▶ _EXCERPT PROVIDED_

::::::::::

Archive for 24 December 2011

About Initiation, Part 1

Go to Part 1 | Part 2 | Part 3 | Part 4 | Part 5 | Part 6

With energies flowing around us from so many end-of-year holidays and celebrations, it seemed fitting to think and write about initiation.  It’s one more piece of a Religious Operating System (ROS), it’s an important key to Druidry and — most importantly — it’s something we all experience.  For good reason, then, the subject cuts a large swath through spiritual, religious and magical thought and practice.  As author Isaac Bashevis Singer opens his book The Chosen, “Beginnings are difficult times.”  That’s one reason New Year’s resolutions often end up on the cutting room floor of the film version of our lives.  (Some ways to keep them alive and well and not merely part of the special extended version of our lives that may not see wide release into the “real” world will be the subject of a post upcoming in the next few days.)

Some opportunities for initiation recur each year, and are built into our cultures.  Right now the festival holidays of Hanukkah, Christmas, Diwali, Kwanzaa and so on are opportunities for annual initiation — if we let their celebrations reach into us and change us.  As breaks from “profane” or ordinary time, holidays take us into altered if not sacred space, and then return us to our lives somehow — ideally, anyway — changed.  Of course, specific religions and spiritual paths each offer their own initiations.  For Christians, it’s baptism (and for Catholics and some other denominations, confirmation as well).  A Jew passes through a bar or bat mitzvah, and so on.

::::::::::

▶ _THE DATA_
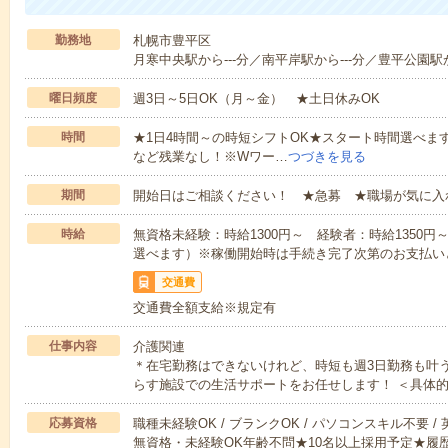
勤務地
札幌市豊平区
月寒中央駅から---分／南平岸駅から---分／豊平公園駅か
曜日頻度
週3日～5日OK（月～金） ★土日休みOK
時間
★1日4時間～の時短シフトOK★スタート時間選べます！7:00～1
など残業なし！※Wワー…
つづきを見る
期間
開始日はご相談ください！ ★急募 ★職場が気に入
時給
無資格未経験：時給1300円～ 経験者：時給1350
選べます）※稼働開始時は手続き完了次第のお支払い
交通費
交通費全額支給※規定有
仕事内容
介護関連
＊在宅勤務はできないけれど、時短も週3日勤務も叶
らす施設での生活サポートをお任せします！ ＜具体
応募資格
職種未経験OK / ブランクOK / パソコンスキル不要 /
無資格・未経験OK年齢不問★10名以上採用予定★履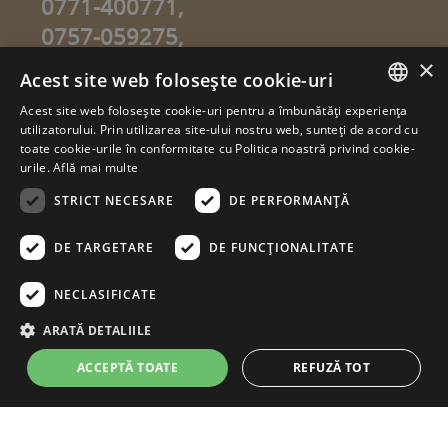
0771-400771,
0757-059275,
0757-059274
×
Acest site web folosește cookie-uri
info@sweetgarden.ro
Acest site web folosește cookie-uri pentru a îmbunătăți experiența
ROMANIAN
utilizatorului. Prin utilizarea site-ului nostru web, sunteți de acord cu
© copyright 2026. sweetgarden.ro
toate cookie-urile în conformitate cu Politica noastră privind cookie-
HUNGARIAN
urile.
Află mai multe
Toate drepturile rezervate. Reproducerea integrală sau parţială a
textelor sau a ilustraţiilor din orice pagină a site-ului
STRICT NECESARE
DE PERFORMANȚĂ
www.sweetgarden.ro este posibilă numai cu acordul prealabil
scris la adresa info@sweetgarden.ro . Pirateria intelectuală se
pedepseşte conform legii. Eventualele încălcări ale dreptului de
DE TARGETARE
DE FUNCŢIONALITATE
autor, vă rugăm să ne comunicaţi la adresa de e.mail:
info@sweetgarden.ro
NECLASIFICATE
ARATĂ DETALIILE
ACCEPTĂ TOATE
REFUZĂ TOT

::::::::::

▶ _EXERCISE INSTRUCTIONS_
a) In the post on initiation, what initiation does it name for Christians?
b) Transcribe the post on initiation starting with "Some opportunities for" and going on through "mitzvah, and so on.".
c) Finish out the next part of the post on initiation, picking up after its last sentence.
The entries are material of their own, apart from the post on initiation.

▶ _ANSWER LIST_
a) Baptism, along with confirmation for Catholics and some other denominations.

b)
Some opportunities for initiation recur each year, and are built into our cultures.  Right now the festival holidays of Hanukkah, Christmas, Diwali, Kwanzaa and so on are opportunities for annual initiation — if we let their celebrations reach into us and change us.  As breaks from “profane” or ordinary time, holidays take us into altered if not sacred space, and then return us to our lives somehow — ideally, anyway — changed.  Of course, specific religions and spiritual paths each offer their own initiations.  For Christians, it’s baptism (and for Catholics and some other denominations, confirmation as well).  A Jew passes through a bar or bat mitzvah, and so on.

c)
But we needn’t look so far or so formally.  First kiss, first love, first sexual experience, first drink (consider the particular sequence of these in your own life).  Driver’s license, prom, graduation, military draft.  Each transforms as a rite of passage.  We “pass through” and come out on the other side, different, in ways others may or may not notice.  We ourselves may not fully absorb the changes until much later.

As with the kinds of freedom I considered in a previous post, there seem to be both “transitive” and “intransitive” initiations — initiations which enable or empower the initiate to do something — typically in the future — and initiations which recognize a standard or awareness already attained, and put a “seal of approval” on it.  Of course these need not be separate.  Both kinds can occur simultaneously.  Initiation is a “beginning” (from Latin initio “start, beginning”) both a path or direction that another agency, power or person starts us on, and also something one does or experiences oneself.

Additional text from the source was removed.